In 2014 I did all my Sunday long runs in compression tights – one because it was cold and two because they were comfortable. I raced the marathon that year in only compression shorts and cramped in my calf muscles. I learnt from that and this time I did it the other way round. I made sure I didn’t train in any compression clothing only wearing it after a tough long run. Then I wore both compression shorts and the calf guards for the race. It worked as I didn’t cramp and I didn’t even feel a twinge of cramp throughout the race. I practised and experimented with gels on the Sunday long runs and found my best performances were when I took gels at about 8, 12 & 16 miles rather than leave them until when I felt like I was flagging. They’re no use towards the end of a run or race but it took me years to work that out.



  1. The After Race Thoughts and Future Plans.


Looking back at the race now I can say I loved it all but while doing it I only enjoyed the bit at the end when I crossed the line. To everyone that’s ran one like I have in the past you’ll know why as it can all turn pear shaped at any moment.

My splits for the marathon couldn’t have been any better with none slower than 6:53 pace so maybe running off feel is the way to go now. Other plusses were a negative split for the 2nd half which only a small percentage achieve in marathons and my first 10K and last 10k of the race had only 8 seconds difference.

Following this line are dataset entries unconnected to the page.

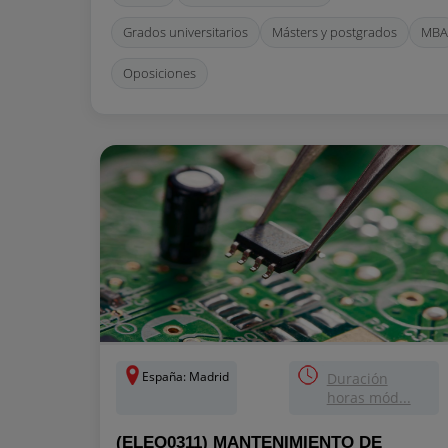
Grados universitarios
Másters y postgrados
MBA
Oposiciones
España: Madrid
Duración
horas mód...
(ELEQ0311) MANTENIMIENTO DE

So why was this the one where everything clicked into place despite me not being confident about it and my prep races not being as quick as previous years? No doubt the training and taper were the main factors. I didn’t religiously stick to the plan but I did the majority of it and you get out what you put in. I knew in the back of my mind that on the later long runs in the training plan I was able to keep going as I’d trained my legs to do that. The 20 mile run at Locke Park in the snow I set off fairly quickly but I just kept the pace up until the end. After that the taper and recovery are very important despite it not feeling great, you’ve done all the hard work so let the legs recover.

I’ve finally done it and I can retire from marathon races now but I’m not going to and plan to do York in October and London next year. Why stop now. You know where I am if you want to sign up and train with me.

Well done to all nymac members who did the marathon, 9 of us in total.


I hope you enjoyed it and informative if thinking of doing a marathon.



Footnote: Sorry for waffling on but this is for my own benefit too so I can read it in years to come and remind myself of how I did it.